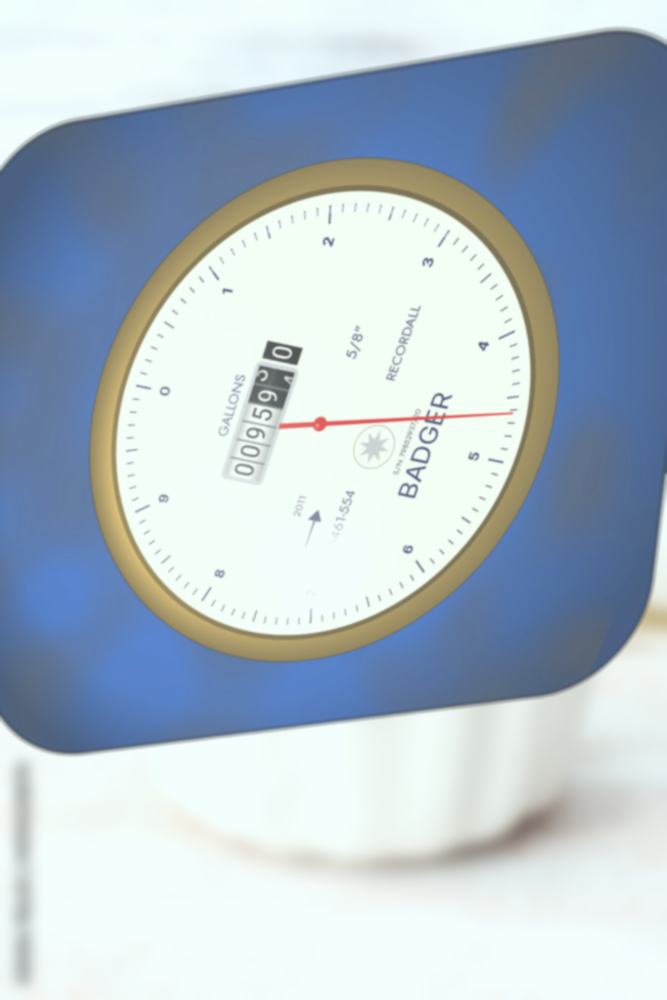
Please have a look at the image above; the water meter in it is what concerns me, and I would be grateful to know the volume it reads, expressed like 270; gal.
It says 95934.6; gal
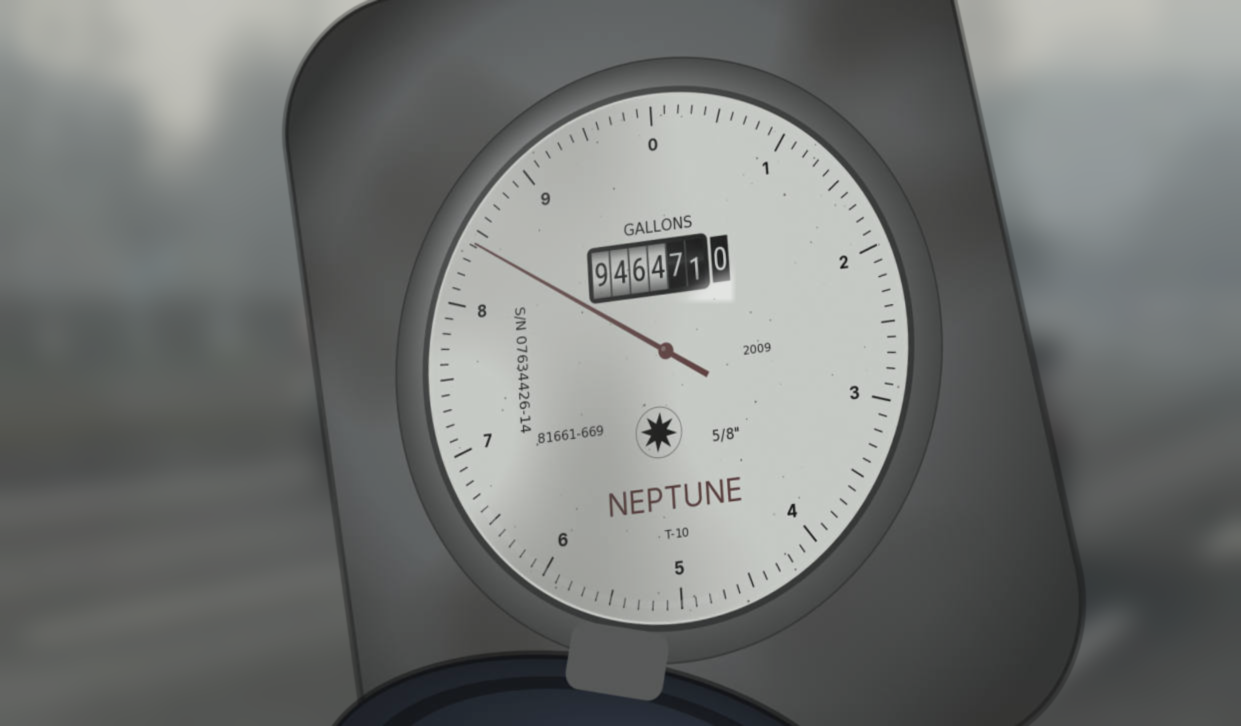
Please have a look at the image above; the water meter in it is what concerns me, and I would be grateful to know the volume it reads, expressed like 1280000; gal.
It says 9464708.4; gal
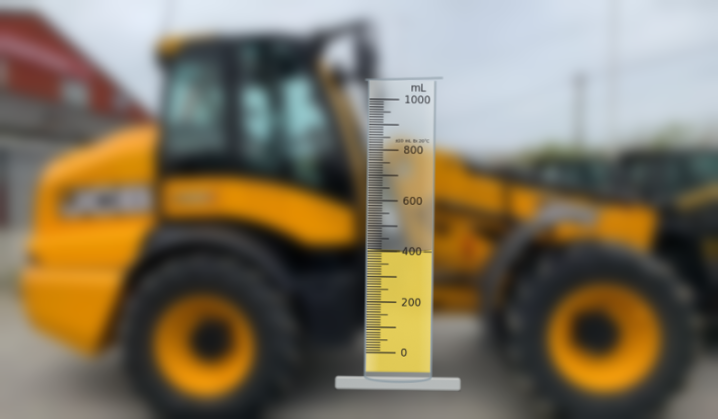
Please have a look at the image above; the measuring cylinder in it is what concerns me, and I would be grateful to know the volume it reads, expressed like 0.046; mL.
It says 400; mL
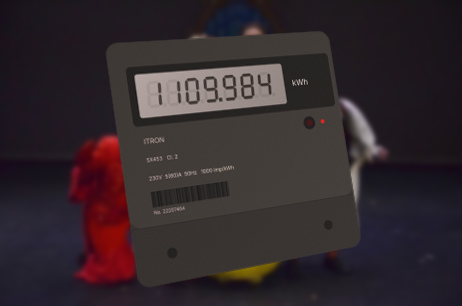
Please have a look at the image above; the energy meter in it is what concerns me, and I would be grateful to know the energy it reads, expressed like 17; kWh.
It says 1109.984; kWh
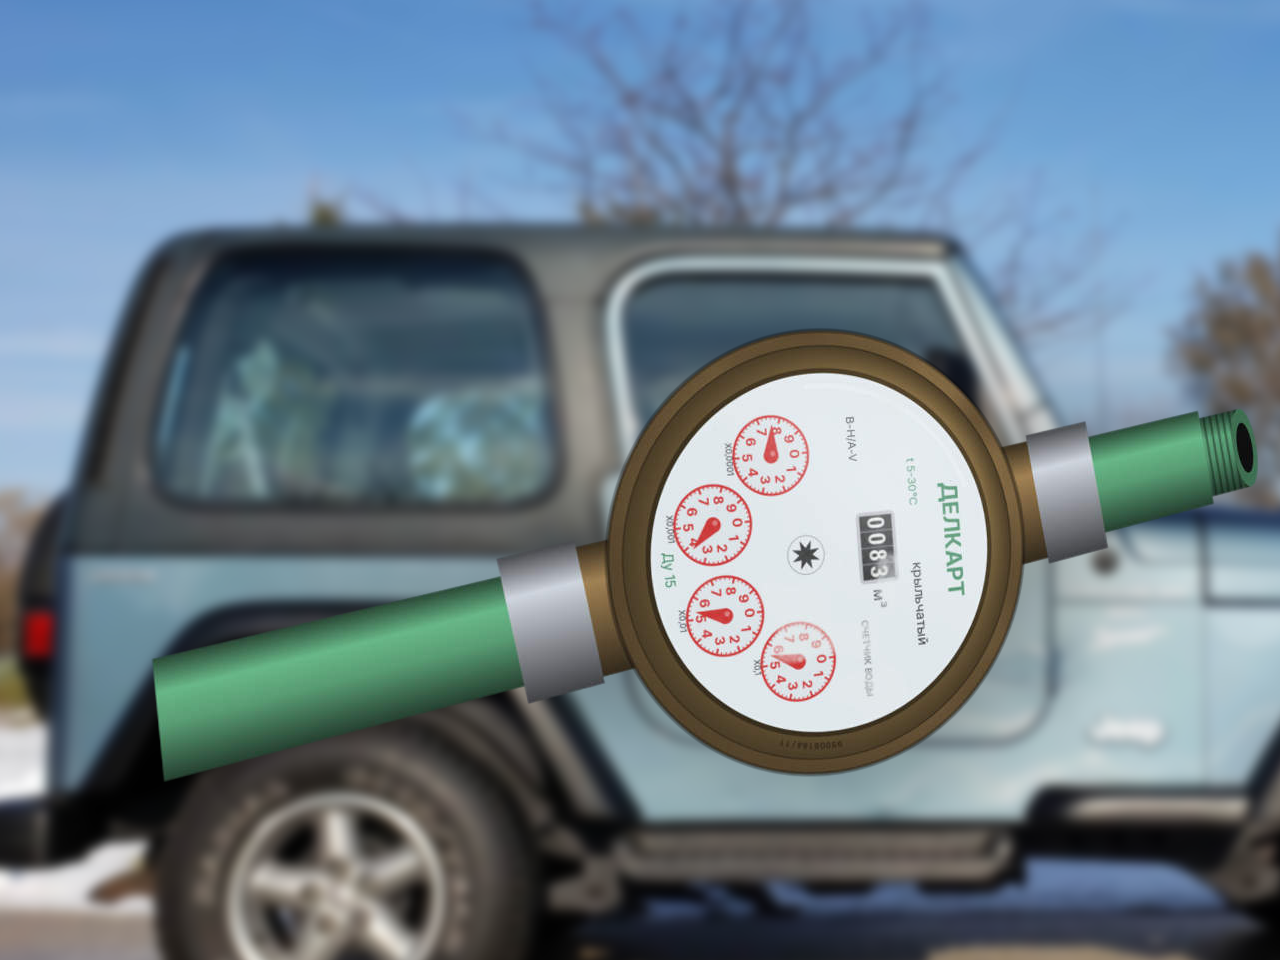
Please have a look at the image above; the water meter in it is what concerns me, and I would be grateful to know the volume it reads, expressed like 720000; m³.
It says 83.5537; m³
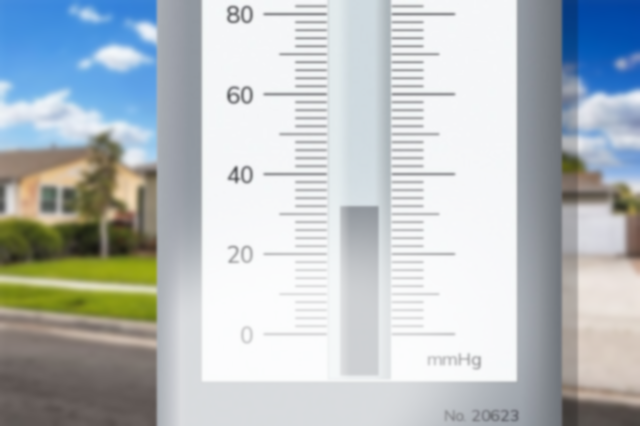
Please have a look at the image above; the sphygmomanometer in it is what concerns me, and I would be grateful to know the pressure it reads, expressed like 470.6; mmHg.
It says 32; mmHg
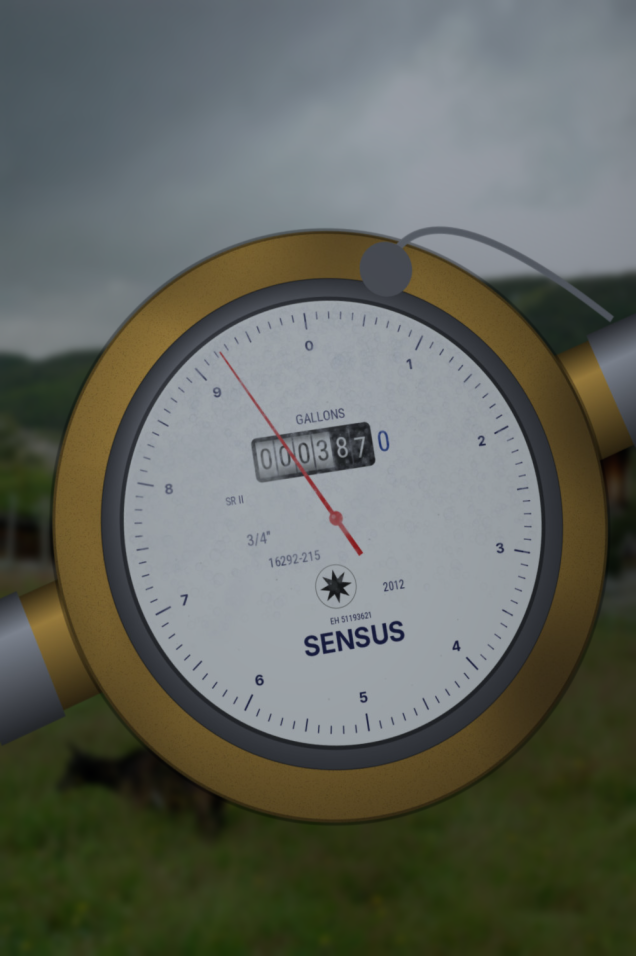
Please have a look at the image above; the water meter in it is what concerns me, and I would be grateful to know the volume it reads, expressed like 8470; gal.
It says 3869.2; gal
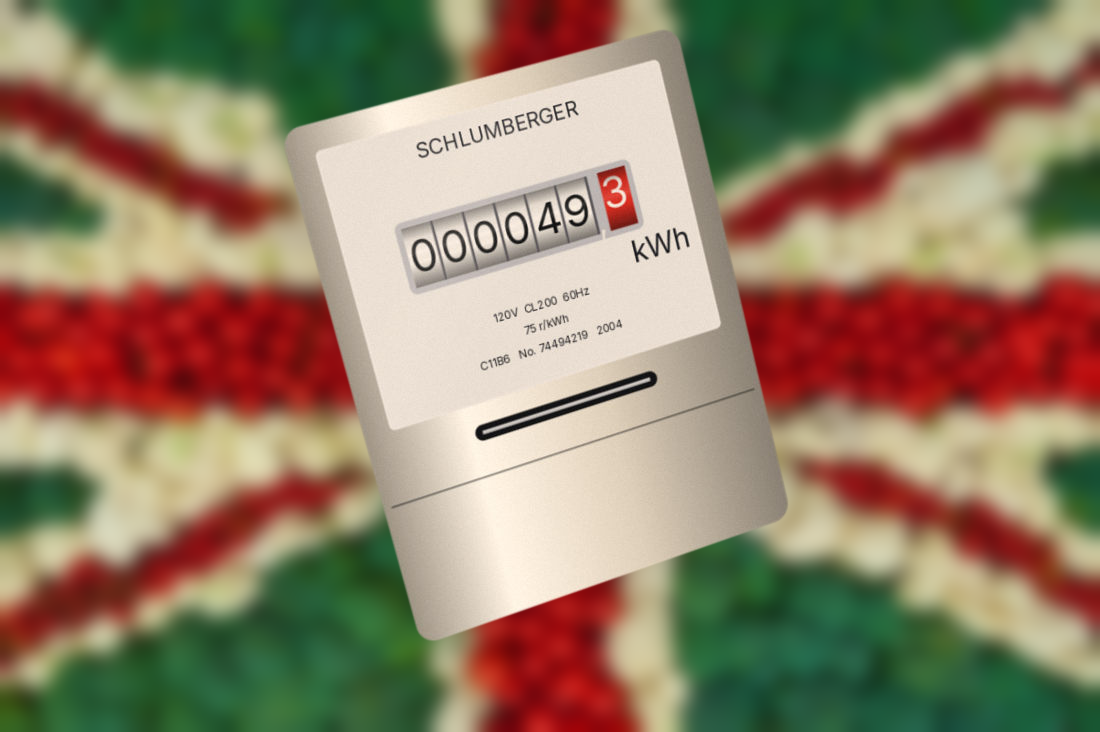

··········

■ EXERCISE PROMPT:
Change every "concerns me" in the listing above to "interests me", keeping all other wording the same, and leave out the pictures.

■ RESPONSE AREA:
Please have a look at the image above; the water meter in it is what interests me, and I would be grateful to know the volume it reads, expressed like 270; gal.
It says 95934.6; gal
Please have a look at the image above; the water meter in it is what interests me, and I would be grateful to know the volume it reads, expressed like 1280000; gal.
It says 9464708.4; gal
Please have a look at the image above; the measuring cylinder in it is what interests me, and I would be grateful to know the volume it reads, expressed like 0.046; mL.
It says 400; mL
Please have a look at the image above; the energy meter in it is what interests me, and I would be grateful to know the energy it reads, expressed like 17; kWh.
It says 1109.984; kWh
Please have a look at the image above; the water meter in it is what interests me, and I would be grateful to know the volume it reads, expressed like 720000; m³.
It says 83.5537; m³
Please have a look at the image above; the sphygmomanometer in it is what interests me, and I would be grateful to know the pressure it reads, expressed like 470.6; mmHg.
It says 32; mmHg
Please have a look at the image above; the water meter in it is what interests me, and I would be grateful to know the volume it reads, expressed like 8470; gal.
It says 3869.2; gal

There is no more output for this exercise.